Jeder zweite verkaufte BMW mittlerweile ein Firmenwagen
Trotz aller Jubelstimmung bei BMW in
Österreich ob eines Rekordjahres 2014 blicken die Manager doch mit
Sorge in die Zukunft. Der Grund ist das geänderte
Mobilitätsverhalten. "Bei den Motorrädern fehlen uns die jungen
Kunden, wir sehen das mit Besorgnis", so BMW Austria-Chef Kurt
Egloff.Doch auch der Pkw-Neuwagenkäufer altert.
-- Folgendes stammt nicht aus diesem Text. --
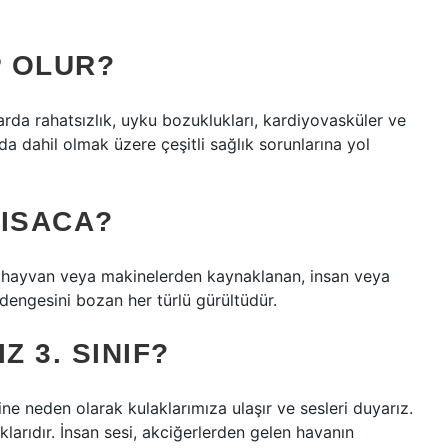
 OLUR?
rda rahatsızlık, uyku bozuklukları, kardiyovasküler ve
da dahil olmak üzere çeşitli sağlık sorunlarına yol
KISACA?
nsan, hayvan veya makinelerden kaynaklanan, insan veya
engesini bozan her türlü gürültüdür.
Z 3. SINIF?
ne neden olarak kulaklarımıza ulaşır ve sesleri duyarız.
klarıdır. İnsan sesi, akciğerlerden gelen havanın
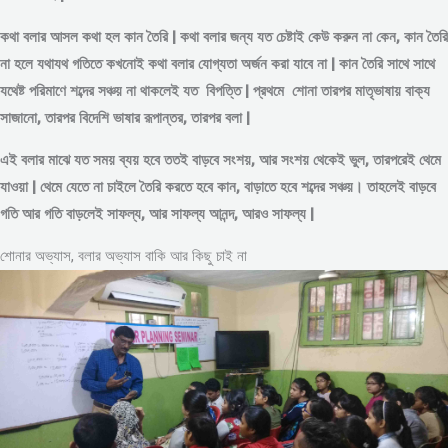
কথা বলার আসল কথা হল কান তৈরি | কথা বলার জন্য যত চেষ্টাই কেউ করুন না কেন, কান তৈরি
না হলে যথাযথ গতিতে কখনোই কথা বলার যোগ্যতা অর্জন করা যাবে না | কান তৈরি সাথে সাথে
যথেষ্ট পরিমাণে
শব্দের
সঞ্চয় না থাকলেই যত বিপত্তি | প্রথমে শোনা তারপর মাতৃভাষায় বাক্য
সাজানো, তারপর বিদেশি ভাষার রূপান্তর, তারপর বলা |
এই বলার মাঝে যত সময় ব্যয় হবে ততই বাড়বে সংশয়, আর সংশয় থেকেই ভুল, তারপরেই থেমে
যাওয়া | থেমে যেতে না চাইলে তৈরি করতে হবে কান, বাড়াতে হবে শব্দের সঞ্চয়। তাহলেই বাড়বে
গতি আর গতি বাড়লেই সাফল্য, আর সাফল্য আনন্দ, আরও সাফল্য |
শোনার অভ্যাস, বলার অভ্যাস বাকি আর কিছু চাই না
Mittlerweile ist der
durchschnittliche Neuwagenkäufer in Österreich über alle Marken
hinweg rund 52 Jahre alt. Gleichzeitig sank die Zahl der Jungen, die
zu einer Führerscheinprüfung antraten, um 13 Prozent. Die, die
kaufen, haben dafür gerne viel Leistung unter der Haube. Bei den Pkw
über 171 PS gab es im Vorjahr ein Plus von 4,8 Prozent, in der
wichtigsten Klasse von 83 bis 105 PS hingegen ein Minus von 8,4
Prozent.
Zwei Drittel der 2014 verkauften Neuwagen gingen an Firmen, bei
BMW ist der Dienstwagenanteil mittlerweile bei der Hälfte
angekommen.
Egloff sieht die Politik gefordert. Anstatt das Autofahren immer
teurer zu machen sollte erkannt werden, welch ein wichtiger
Wirtschaftsfaktor die Autoindustrie in Österreich ist. Sie
beschäftige direkt und indirekt rund 450.000 Personen. Zum
Vergleich: Das sind nahezu so viele Jobs, wie in der Landwirtschaft
und dessen Umfeld eine Arbeit haben.